インスペクション(建物状況調査)というものを聞いたことがありますでしょうか?
住宅に精通したホームインスペクターが、第三者的な立場から、住宅の劣化状況や欠陥の有無、改修すべき場所やその時期、おおよその費用を見極め、アドバイスを行う専門業務のことです。
ひと言で言えば、住宅の健康診断ですね。
ホームインスペクションは、基本的に目視でのチェックとなります。その他の手段としては、通水・触診・建物に傷をつけない機器を用いるなどの方法にとどまります。
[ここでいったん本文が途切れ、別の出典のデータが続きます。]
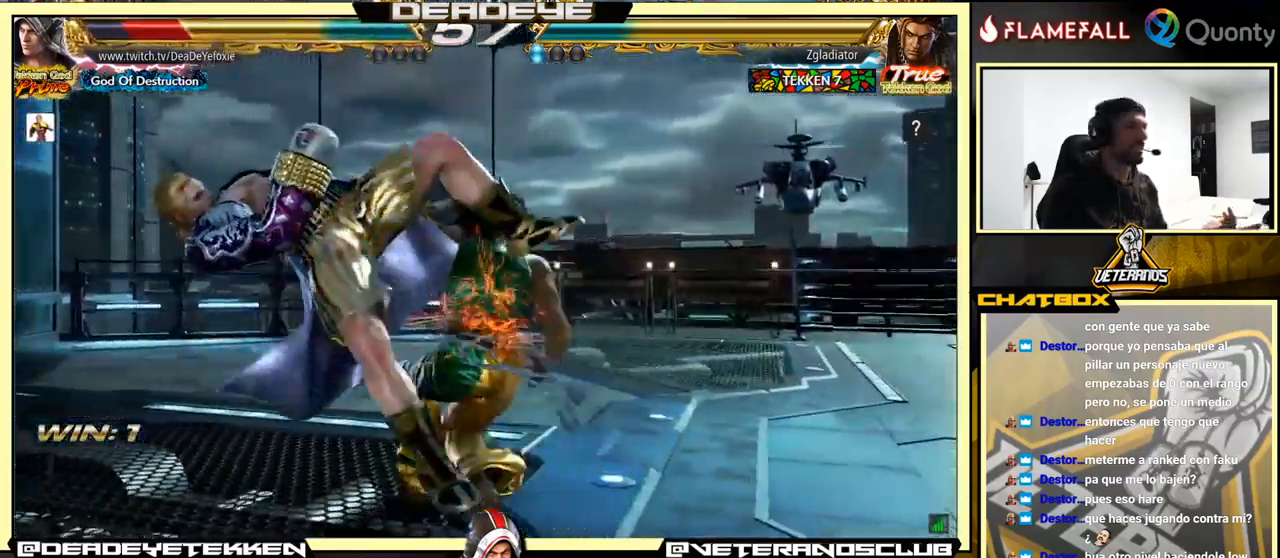
{"buttons": [], "left_stick": "center", "events": [[17, "SQUARE", "up"], [67, "SQUARE", "down"], [217, "SQUARE", "up"]]}
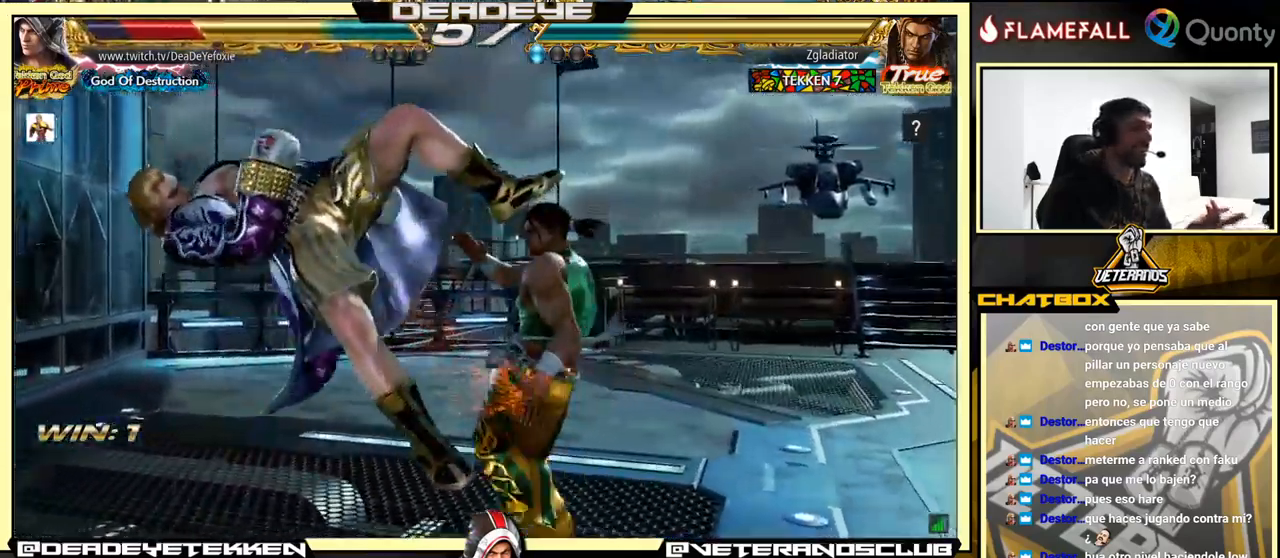
{"buttons": [], "left_stick": "center", "events": []}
さすがに、壁に穴をあけたり、壊したりして検査することはできませんからね・・・
チェックする対象も、
- 基礎・壁・柱などの「構造耐力上主要な部分」
- 屋根・外壁・開口部など「雨水の侵入を防止する部分」
など、重要部分に限られることが多いです。
つまり、欠陥の有無を「保証」することまではできず、あくまでも建物の状況を把握することが目的で行われるものです。
インスペクション周知が目的で、宅建業法が改正された
2018年4月1日より宅地建物取引業法(略称:宅建業法)が一部改正され、インスペクションに関する事項が盛り込まれました。
- 購入(売却)の依頼を受けた仲介業者が買主(売主)に対して「インスペクション業者をあっせんできるかどうか」を伝えることが義務付けられる。
- インスペクションを行った場合、契約前に行われる「重要事項説明」の際には、調査結果が買主に対して説明される。
- インスペクションを行った場合、売買契約時に売主・買主の両者が建物の状況を確認する。
残念ながら、インスペクションの「義務化」にまでは至っていないことが分かりますね。
ですが、この改正により、そもそもインスペクションを知らなかった買主が、存在を知るきっかけにはつながります。
中古住宅の品質に対する情報開示の質を高めていくために、インスペクションというものを広く知らしめようという意味合いで、法改正が行われたのです。
もちろん、ただ調査をするだけでは意味がなく、インスペクションを誰にやってもらうのか?という点が重要です。
実は、インスペクションという名のついたサービスは数多くあり、特に資格を持っていない人が行っているケースもあるのです 😈
ですが、宅建業法で規定されているインスペクションに該当するものは、「既存住宅状況調査技術者」を取得した建築士が行うものに限られています。
この既存住宅状況調査技術者として登録するためには、国の登録を受けた「既存住宅状況調査技術者講習」を受講しなければなりません。
講習の受講資格には「建築士であること」と定められていますので、建築士以外の人が紛れ込む心配がありません。
無資格の人ではなく、ちゃんと講習を受けた建築士に見てもらえるという点で、インスペクションの価値を保つ効果があります。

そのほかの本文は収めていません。